Malgré un entraînement rigoureux et tout le professionnalisme dont ils font preuve, il est normal d’en arriver un jour à ressentir une détresse psychologique après avoir vécu un événement particulièrement difficile, ou à la suite d’une accumulation de situations éprouvantes.

Les policiers, tout comme les gens qui pratiquent les métiers d’urgence, ont par ailleurs bien souvent choisi ce métier dans le but d’assurer la sécurité et de « sauver » les autres.

Confronté à toutes ces situations très difficiles, le rêve de devenir policier, symbole d’héroïsme et d’invincibilité, se voit ainsi rattrapé par la réalité, ce qui peut engendrer une importante détresse psychologique.

Qu’elle prenne la forme d’une dépression majeure, d’un burn-out, d’un trouble anxieux ou d’un syndrome de stress post-traumatique, cette détresse est encore plus difficile à admettre et à accepter pour la personne qui, plus jeune, se voyait comme celle qui allait avoir le courage de secourir son prochain.

Peu remerciés

Parce qu’ils sont appelés à appliquer la loi, les policiers sont souvent critiqués et le travail qu’ils accomplissent est rarement apprécié à leur juste valeur.

La méconnaissance de la nature et de la réalité de leur travail de la part de la population peut aussi contribuer à accroître la détresse psychologique chez ces derniers.

On sait tous à quel point la reconnaissance constitue une valeur essentielle dans notre travail.

Encore tabou

Comme dans plusieurs milieux, et bien que les mentalités aient grandement évolué, il demeure encore souvent ardu dans la culture policière de parler de problèmes psychologiques avec ses collègues et auprès de son supérieur.

Il s’avère encore plus difficile, voire impensable de demander de l’aide, ce qui fait en sorte d’accroître la détresse.
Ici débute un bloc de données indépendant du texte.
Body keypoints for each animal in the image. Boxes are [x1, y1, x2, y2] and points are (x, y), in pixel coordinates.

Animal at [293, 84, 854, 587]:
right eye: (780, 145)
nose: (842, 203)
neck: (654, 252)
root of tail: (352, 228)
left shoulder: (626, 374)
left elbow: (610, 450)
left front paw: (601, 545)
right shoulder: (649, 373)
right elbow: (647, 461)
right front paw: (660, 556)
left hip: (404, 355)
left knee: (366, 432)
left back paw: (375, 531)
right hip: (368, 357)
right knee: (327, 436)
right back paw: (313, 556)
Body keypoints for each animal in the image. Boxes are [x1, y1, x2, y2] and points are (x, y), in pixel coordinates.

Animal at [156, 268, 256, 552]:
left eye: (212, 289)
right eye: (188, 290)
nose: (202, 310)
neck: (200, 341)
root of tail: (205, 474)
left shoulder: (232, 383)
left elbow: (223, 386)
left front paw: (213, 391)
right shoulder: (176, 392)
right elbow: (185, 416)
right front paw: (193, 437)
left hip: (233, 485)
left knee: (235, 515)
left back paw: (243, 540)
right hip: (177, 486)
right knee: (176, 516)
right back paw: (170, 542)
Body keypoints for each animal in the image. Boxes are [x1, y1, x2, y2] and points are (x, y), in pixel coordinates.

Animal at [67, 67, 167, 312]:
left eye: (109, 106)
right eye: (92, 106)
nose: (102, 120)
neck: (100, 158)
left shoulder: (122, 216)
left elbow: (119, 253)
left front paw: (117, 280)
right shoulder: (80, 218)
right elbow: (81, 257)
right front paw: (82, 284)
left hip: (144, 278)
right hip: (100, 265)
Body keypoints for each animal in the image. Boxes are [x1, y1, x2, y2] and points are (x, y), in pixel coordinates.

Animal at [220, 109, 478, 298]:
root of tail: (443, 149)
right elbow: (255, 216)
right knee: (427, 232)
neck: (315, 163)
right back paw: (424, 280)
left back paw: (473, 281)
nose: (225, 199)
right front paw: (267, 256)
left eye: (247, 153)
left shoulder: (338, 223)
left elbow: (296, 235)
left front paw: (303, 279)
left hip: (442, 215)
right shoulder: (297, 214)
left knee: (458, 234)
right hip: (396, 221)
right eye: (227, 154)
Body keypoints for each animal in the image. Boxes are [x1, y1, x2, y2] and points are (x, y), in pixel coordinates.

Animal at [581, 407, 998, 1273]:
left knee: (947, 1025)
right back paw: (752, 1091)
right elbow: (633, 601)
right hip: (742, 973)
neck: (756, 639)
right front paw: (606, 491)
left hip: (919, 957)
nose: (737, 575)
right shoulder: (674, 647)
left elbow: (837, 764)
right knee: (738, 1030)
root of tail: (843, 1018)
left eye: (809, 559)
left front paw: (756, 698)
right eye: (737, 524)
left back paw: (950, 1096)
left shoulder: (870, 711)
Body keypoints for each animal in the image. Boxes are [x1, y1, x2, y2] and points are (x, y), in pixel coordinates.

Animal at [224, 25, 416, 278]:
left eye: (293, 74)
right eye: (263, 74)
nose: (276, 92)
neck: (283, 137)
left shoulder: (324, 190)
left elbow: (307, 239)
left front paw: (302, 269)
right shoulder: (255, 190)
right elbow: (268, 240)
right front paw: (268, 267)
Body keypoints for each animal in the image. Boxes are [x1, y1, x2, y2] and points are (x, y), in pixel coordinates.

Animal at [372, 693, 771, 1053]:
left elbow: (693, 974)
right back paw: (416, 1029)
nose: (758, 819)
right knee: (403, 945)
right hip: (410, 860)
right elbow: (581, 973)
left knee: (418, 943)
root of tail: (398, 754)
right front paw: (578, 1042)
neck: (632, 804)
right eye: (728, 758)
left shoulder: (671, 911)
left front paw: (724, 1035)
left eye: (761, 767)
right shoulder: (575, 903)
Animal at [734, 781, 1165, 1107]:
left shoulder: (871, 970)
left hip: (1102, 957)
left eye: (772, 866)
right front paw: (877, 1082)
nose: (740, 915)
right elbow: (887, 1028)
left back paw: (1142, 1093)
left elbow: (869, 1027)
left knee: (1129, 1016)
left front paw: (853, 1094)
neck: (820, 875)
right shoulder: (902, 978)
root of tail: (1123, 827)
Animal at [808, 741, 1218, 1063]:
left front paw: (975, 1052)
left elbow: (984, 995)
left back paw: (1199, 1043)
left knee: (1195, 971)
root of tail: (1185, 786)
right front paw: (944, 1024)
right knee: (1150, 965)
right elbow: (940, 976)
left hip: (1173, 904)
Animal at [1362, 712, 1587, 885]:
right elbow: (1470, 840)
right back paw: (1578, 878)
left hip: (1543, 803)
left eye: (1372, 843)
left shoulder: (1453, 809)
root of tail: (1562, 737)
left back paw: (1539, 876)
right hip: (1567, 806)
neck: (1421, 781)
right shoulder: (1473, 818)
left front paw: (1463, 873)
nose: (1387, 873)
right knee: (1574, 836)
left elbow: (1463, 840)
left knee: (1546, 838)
Si des programmes d’aide et diverses mesures ont vu le jour, il reste encore du travail à faire, tout comme au sein de nombreuses autres organisations.

Santé mentale et physique

Autant il est important pour une organisation de protéger l’intégrité et la santé physique de ses employés, autant il est primordial de prendre en main leur santé mentale, d’abord en valorisant la santé psychologique dans la culture de l’organisation, ensuite en mettant en place des mesures de prévention, puis en offrant les ressources et services adéquats, le cas échéant.

Le support des collègues, une aide professionnelle accessible ainsi qu’une ouverture au dialogue sur la santé psychologique sont des ingrédients fondamentaux à la santé et au bien-être des employés. Cela dit, pour le policier comme pour chacun, le plus difficile demeure parfois de reconnaître et d’admettre que l’on peut avoir besoin d’une aide psychologique.

Tous humains

Nous devons tous, nous aussi, nous montrer ouverts et sensibles aux difficultés auxquelles peuvent être confrontés les policiers et toutes les autres personnes exerçant des métiers d’urgence.

S’ils doivent parfois accomplir des tâches ingrates pour assurer le respect de la loi, ceux-ci veillent aussi à notre sécurité.

Éprouver de la détresse psychologique n’en fait pas de moins bons travailleurs, mais leur rappelle plutôt qu’ils sont, eux aussi, humains.

Après tout, la capacité de reconnaître ses limites et de prendre les bons moyens pour prendre soin de sa santé psychologique constitue non pas une faiblesse, mais une force considérable.